Naomi O’Leary looks at the names of Epstein’s friends and acquaintances, ranging from top politicians to business magnates to royalty, which have emerged in the most recent release of files. Epstein leveraged these connections to do favours and gain further access.
“A collector of people” was how Epstein was described in a fond birthday message from the former prime minister of Israel Ehud Barak and his wife in 2016, at a time when the financier had already been imprisoned for soliciting a child for prostitution.
“You gather the most extravagant, influential, bright thinkers, magicians, musicians, linguists, philosophers and mathematicians, the most affluent people in the world,” the couple wrote.
Daniel Geary, in his column this weekend, notes that while the release of nearly three million files by the US department of justice revealed more details of the astonishingly large number of elite men – and women – connected to Epstein, one group has escaped mention.
“While the shock waves from the Epstein scandal continue to reverberate on both sides of the Atlantic, one group of figures have escaped accountability: those associated with right-wing politics.”
How, asks Geary, “have those on the right escaped comeuppance while others have not?”
This weekend also features an extensive interview by Denis Walsh with former Cork hurling manager Pat Ryan, who guided his team to two All-Ireland finals in three seasons.
Speaking about his decision to step down Ryan noticed that “seven or eight” of the Cork football team from the late 1980s had gone to the trouble of seeking him out.
“Those fellas were on to me about sticking at it and driving on,” Ryan says. “They were saying, ‘We were like this in ’87 and ’88, drive on again, go again, you’ll get it done, don’t give up’. But it wasn’t a case of me giving up, it was just a realisation that I couldn’t do it.”
The role of British special-forces in Northern Ireland is the subject of a conversation between Mark Hennessy and three men who served in the Special Air Service (SAS), and a veteran of dozens of operations there.
Throughout the Troubles, the SAS faced allegations that it was key to the operation of a British government-ordered “shoot-to-kill” policy.
This, former SAS solider George Simm tells Hennessy, is “nonsense”, describing the view as a “mantra; it’s a slogan”.
Finally, neuropsychologist and author Prof Ian Robertson looks at our relationship with happiness. “In the 20th century, survey after survey identified a hump of unhappiness in the mortgage-burdened and career-stressed middle-aged.
“The young and the old, in contrast, were as happy as sandboys.

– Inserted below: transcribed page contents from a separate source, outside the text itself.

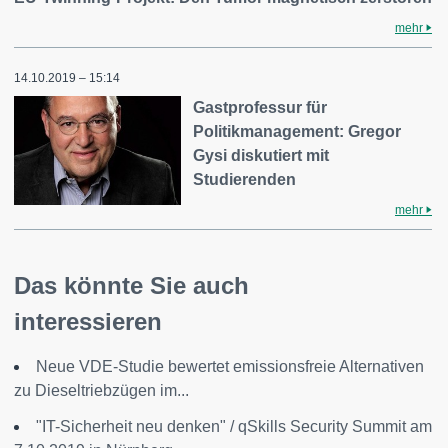
mehr
14.10.2019 – 15:14
Gastprofessur für
Politikmanagement: Gregor
Gysi diskutiert mit
Studierenden
mehr
Das könnte Sie auch
interessieren
Neue VDE-Studie bewertet emissionsfreie Alternativen
zu Dieseltriebzügen im...
"IT-Sicherheit neu denken" / qSkills Security Summit am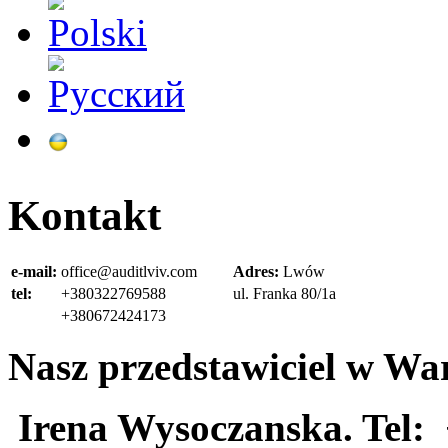
Kontakt
e-mail:
office@auditlviv.com
Adres:
Lwów
tel:
+380322769588
ul. Frankа 80/1a
+380672424173
Nasz przedstawiciel w Wa
Irena Wysoczanska. Tel: 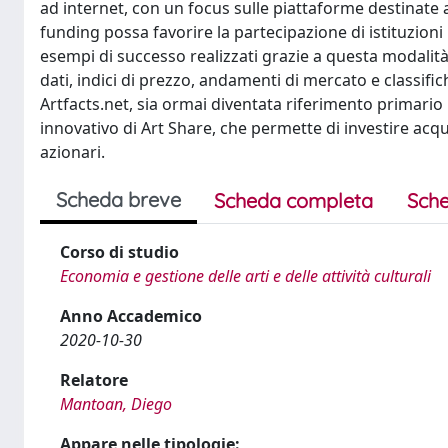
ad internet, con un focus sulle piattaforme destinate 
funding possa favorire la partecipazione di istituzion
esempi di successo realizzati grazie a questa modalit
dati, indici di prezzo, andamenti di mercato e classifi
Artfacts.net, sia ormai diventata riferimento primario 
innovativo di Art Share, che permette di investire acqu
azionari.
Scheda breve
Scheda completa
Sche
Corso di studio
Economia e gestione delle arti e delle attività culturali
Anno Accademico
2020-10-30
Relatore
Mantoan, Diego
Appare nelle tipologie: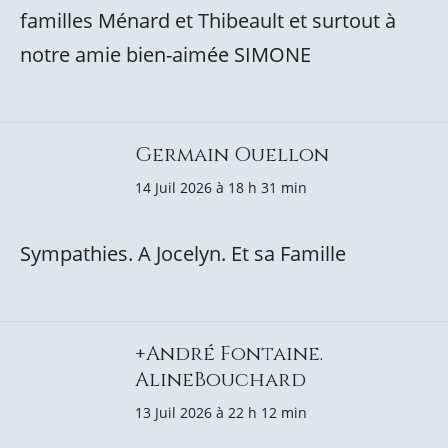
familles Ménard et Thibeault et surtout à
notre amie bien-aimée SIMONE
Germain Ouellon
14 Juil 2026 à 18 h 31 min
Sympathies. A Jocelyn. Et sa Famille
+André Fontaine.
AlineBouchard
13 Juil 2026 à 22 h 12 min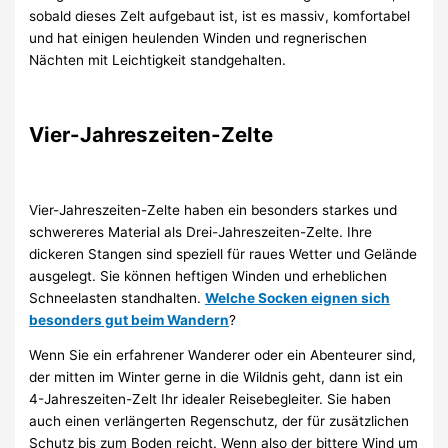
sobald dieses Zelt aufgebaut ist, ist es massiv, komfortabel
und hat einigen heulenden Winden und regnerischen
Nächten mit Leichtigkeit standgehalten.
Vier-Jahreszeiten-Zelte
Vier-Jahreszeiten-Zelte haben ein besonders starkes und
schwereres Material als Drei-Jahreszeiten-Zelte. Ihre
dickeren Stangen sind speziell für raues Wetter und Gelände
ausgelegt. Sie können heftigen Winden und erheblichen
Schneelasten standhalten.
Welche Socken eignen sich
besonders gut beim Wandern
?
Wenn Sie ein erfahrener Wanderer oder ein Abenteurer sind,
der mitten im Winter gerne in die Wildnis geht, dann ist ein
4-Jahreszeiten-Zelt Ihr idealer Reisebegleiter. Sie haben
auch einen verlängerten Regenschutz, der für zusätzlichen
Schutz bis zum Boden reicht. Wenn also der bittere Wind um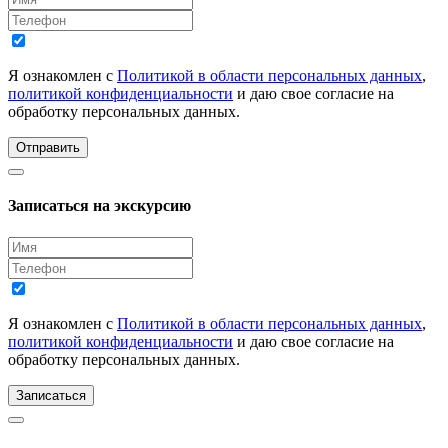
Я ознакомлен с
Политикой в области персональных данных
,
политикой конфиденциальности
и даю свое согласие на
обработку персональных данных.
Отправить
Записаться на экскурсию
Я ознакомлен с
Политикой в области персональных данных
,
политикой конфиденциальности
и даю свое согласие на
обработку персональных данных.
Записаться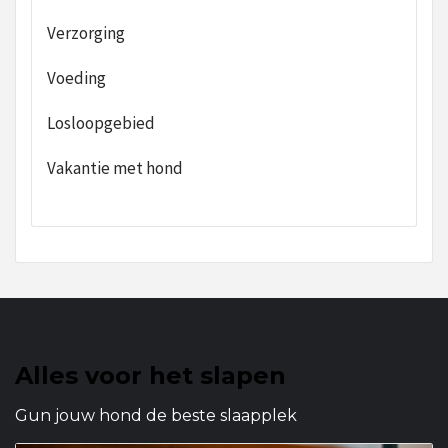
Verzorging
Voeding
Losloopgebied
Vakantie met hond
Alles voor het slapen
Gun jouw hond de beste slaapplek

But suddenly, all that has changed. Now research finds that the young are as miserable – in some studies more miserable – than their middle-aged parents, uncles and aunts.”
He is not sure why this has happened, but suggests “social media use – constant comparison, doomscrolling, cyberbullying – almost certainly play a part”.
Robertson suggests how we look at anxiety can be reframed as an opportunity to build resilience.